# Finder Preview plugins



## slur (Apr 22, 2002)

Yup. Every vendor should have the opportunity to write plugins for the Finder so they can be previewed in the column view and Info window just like RTFs and PDFs and JPGs.


----------



## smeger (Apr 22, 2002)

Supposedly, it's possible, but I haven't seen any documentation on how to do it.


----------



## dricci (Apr 22, 2002)

I thought the finder pretty much covered all the basics. What were you thinking of previewing in the finder besides images and text docs?


----------



## symphonix (Apr 22, 2002)

That is more or less already taken care of. If developers simply generate a preview image when saving the file and tack it onto the resource, along with the icons, then the preview will appear in the Finder's preview window. Ta dah!
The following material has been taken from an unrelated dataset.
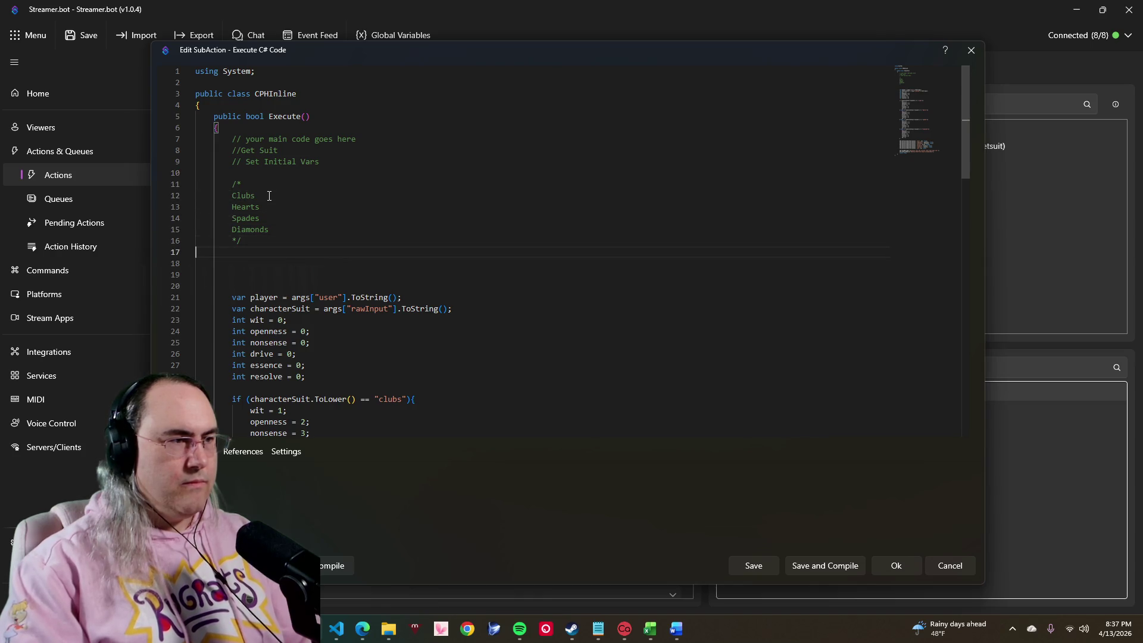
key(shift+Down)
key(shift+Down)
key(shift+Down)
key(shift+Left)
key(Delete)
At least, that's how I understand it.

Of course, it would only work for items you've already opened on your system, not for anything you've just downloaded and haven't looked at yet.


----------



## scruffy (Apr 22, 2002)

As new image, video, and sound file formats come along, you should be able to preview them without waiting for Apple to deal with them.  Also, new text document formats - if you buy an arbitrary new word processor or something, you ought to be able to preview its documents in the finder...

I think the Finder previews don't use resource forks, they just deal with the file itself...


----------



## smeger (Apr 22, 2002)

Apple has been discouraging developers from using Resource forks, so tacking an image into the resource fork is a bad solution.  I'd guess that the Finder is using the operating system's filter services somehow to generate its previews.  It might be possible to write a filter service for a new type of file and register it and have it "just work."

What types of file formats are people having problems with?


----------



## Bluefusion (May 22, 2002)

Also, what file formats are there that don't get previews? I mean, if you can't view it in QuickTime or Windows Media, how often would you see it (yes, I know some people use RealPlayer, but it's their fault you don't have RealOne for Mac yet)? I can't think of any file format not supported by the app that created it or Quicktime/WMP...


----------



## slur (May 22, 2002)

That's the idea.  You can't preview Microsoft Word documents or Excel files or Bryce documents.  All these programs are free to tack a PICT resource into the file, but it's not the same thing, is it?  The same way that QuickTime allows you to _play_ a movie in the preview, we should be able to scroll a text preview, or rotate a 3D preview.  Finder plugins would allow developers to decide how best to present their document previews, rather than leaving it up to Apple.


----------



## Bluefusion (May 22, 2002)

OK, that does make sense now. Hmmm.... wonder if Apple will do it? It seems like a logical thing...


----------